Giter Site home page Giter Site logo

Comments (9)

pquentin avatar pquentin commented on June 15, 2024

@kquick Would you accept a PR that tries to disable Nagle's algorithm but suppresses any OSError?

from thespian.

kquick avatar kquick commented on June 15, 2024

Hi, @pquentin. Thanks for the bug report, and sorry for not responding earlier. I'm happy to receive a PR on this, although I have been looking into it (although intermittently due to being busy with a couple of other things).

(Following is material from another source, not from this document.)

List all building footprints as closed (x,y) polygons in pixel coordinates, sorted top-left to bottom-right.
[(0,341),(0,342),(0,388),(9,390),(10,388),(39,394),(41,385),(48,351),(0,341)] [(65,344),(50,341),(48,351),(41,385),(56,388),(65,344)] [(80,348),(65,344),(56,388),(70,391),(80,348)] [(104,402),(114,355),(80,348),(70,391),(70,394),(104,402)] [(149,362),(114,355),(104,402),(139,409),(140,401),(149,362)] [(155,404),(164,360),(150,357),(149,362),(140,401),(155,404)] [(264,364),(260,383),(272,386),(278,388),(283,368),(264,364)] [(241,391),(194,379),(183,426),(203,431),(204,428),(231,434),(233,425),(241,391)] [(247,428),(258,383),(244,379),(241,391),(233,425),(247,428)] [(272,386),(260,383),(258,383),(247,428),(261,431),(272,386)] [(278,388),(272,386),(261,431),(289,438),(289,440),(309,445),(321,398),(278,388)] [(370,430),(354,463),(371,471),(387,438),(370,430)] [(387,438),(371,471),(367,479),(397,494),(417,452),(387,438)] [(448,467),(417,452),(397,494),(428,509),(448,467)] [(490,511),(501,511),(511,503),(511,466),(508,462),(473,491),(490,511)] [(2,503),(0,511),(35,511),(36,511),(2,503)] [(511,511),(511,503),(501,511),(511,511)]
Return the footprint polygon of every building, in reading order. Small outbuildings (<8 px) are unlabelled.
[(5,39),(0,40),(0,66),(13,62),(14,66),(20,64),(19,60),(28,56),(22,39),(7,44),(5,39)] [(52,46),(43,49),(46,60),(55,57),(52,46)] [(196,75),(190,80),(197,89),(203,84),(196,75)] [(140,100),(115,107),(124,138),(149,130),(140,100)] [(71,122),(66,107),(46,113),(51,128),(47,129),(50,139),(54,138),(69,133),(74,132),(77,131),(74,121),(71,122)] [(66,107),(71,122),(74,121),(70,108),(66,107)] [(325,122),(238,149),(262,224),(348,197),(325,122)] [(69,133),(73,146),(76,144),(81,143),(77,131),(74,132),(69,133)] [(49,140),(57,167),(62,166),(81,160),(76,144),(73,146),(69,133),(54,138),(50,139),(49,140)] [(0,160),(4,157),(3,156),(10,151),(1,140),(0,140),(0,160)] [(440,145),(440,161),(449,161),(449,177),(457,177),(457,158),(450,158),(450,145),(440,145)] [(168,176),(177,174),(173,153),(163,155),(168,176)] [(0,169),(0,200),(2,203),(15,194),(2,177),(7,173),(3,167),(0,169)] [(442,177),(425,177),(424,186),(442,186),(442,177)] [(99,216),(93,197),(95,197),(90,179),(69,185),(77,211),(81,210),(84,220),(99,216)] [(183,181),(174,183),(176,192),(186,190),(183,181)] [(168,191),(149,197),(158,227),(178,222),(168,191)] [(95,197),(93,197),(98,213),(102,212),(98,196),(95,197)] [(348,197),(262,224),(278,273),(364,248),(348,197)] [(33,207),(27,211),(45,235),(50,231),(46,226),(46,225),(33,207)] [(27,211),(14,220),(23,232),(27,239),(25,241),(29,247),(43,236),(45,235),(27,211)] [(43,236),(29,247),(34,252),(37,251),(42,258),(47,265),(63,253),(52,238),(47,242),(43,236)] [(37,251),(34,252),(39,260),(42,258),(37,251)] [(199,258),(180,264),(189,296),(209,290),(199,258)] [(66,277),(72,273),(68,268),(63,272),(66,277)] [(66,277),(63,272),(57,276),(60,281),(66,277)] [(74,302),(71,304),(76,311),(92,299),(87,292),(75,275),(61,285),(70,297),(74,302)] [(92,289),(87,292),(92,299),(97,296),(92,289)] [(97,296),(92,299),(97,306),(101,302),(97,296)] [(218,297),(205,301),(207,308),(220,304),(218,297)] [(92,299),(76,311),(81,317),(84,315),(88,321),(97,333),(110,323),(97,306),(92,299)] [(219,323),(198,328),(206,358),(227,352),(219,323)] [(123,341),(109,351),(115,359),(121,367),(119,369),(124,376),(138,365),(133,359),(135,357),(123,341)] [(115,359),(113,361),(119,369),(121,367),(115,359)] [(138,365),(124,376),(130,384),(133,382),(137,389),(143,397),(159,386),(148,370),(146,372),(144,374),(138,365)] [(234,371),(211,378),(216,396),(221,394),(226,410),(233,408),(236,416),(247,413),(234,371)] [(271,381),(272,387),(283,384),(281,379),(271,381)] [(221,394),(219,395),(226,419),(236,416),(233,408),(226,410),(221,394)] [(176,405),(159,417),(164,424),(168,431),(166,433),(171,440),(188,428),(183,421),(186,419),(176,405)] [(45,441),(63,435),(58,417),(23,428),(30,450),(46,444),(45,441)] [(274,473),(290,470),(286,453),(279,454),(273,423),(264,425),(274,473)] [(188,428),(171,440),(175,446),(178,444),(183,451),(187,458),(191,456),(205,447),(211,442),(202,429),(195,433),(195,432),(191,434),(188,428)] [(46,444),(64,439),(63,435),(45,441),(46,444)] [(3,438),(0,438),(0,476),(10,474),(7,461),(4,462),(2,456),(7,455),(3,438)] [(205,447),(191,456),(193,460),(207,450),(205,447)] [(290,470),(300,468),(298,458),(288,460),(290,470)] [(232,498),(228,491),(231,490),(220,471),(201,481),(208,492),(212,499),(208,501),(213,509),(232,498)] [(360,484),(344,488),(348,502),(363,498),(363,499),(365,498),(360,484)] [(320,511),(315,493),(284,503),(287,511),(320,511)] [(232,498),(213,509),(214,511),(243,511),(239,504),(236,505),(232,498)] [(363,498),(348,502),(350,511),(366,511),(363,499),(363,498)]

This is a bit of an unfortunate issue, since it's not clear to me when it would be safe to perform the TCP_NODELAY setting. I've got a branch in progress (https://github.com/thespianpy/Thespian/tree/issue70) that dismisses the OSError, but I'm concerned about the performance effects of not having this set. I have not found an OS trigger that would be reasonable to use, so I'd been looking into whether I could add some retries for this to the internal socket management state machine.

I also don't have access to a Mac for a couple of weeks, so I'm only able to verify that these changes don't disrupt normal behavior under Linux. Since this is a bug that causes a Thespian failure, and you are encountering this in production, I'm willing to do a Thespian release with just the error dismissal, and follow up later with any TCP_NODELAY re-attempts for performance, but I'd like to ask if you would be willing to test both of these for me on a Mac?

from thespian.

pquentin avatar pquentin commented on June 15, 2024

Quick answer from my phone: no worries! We're not using this in production, only on developer machines, and we have an easy workaround: comment out the offending line.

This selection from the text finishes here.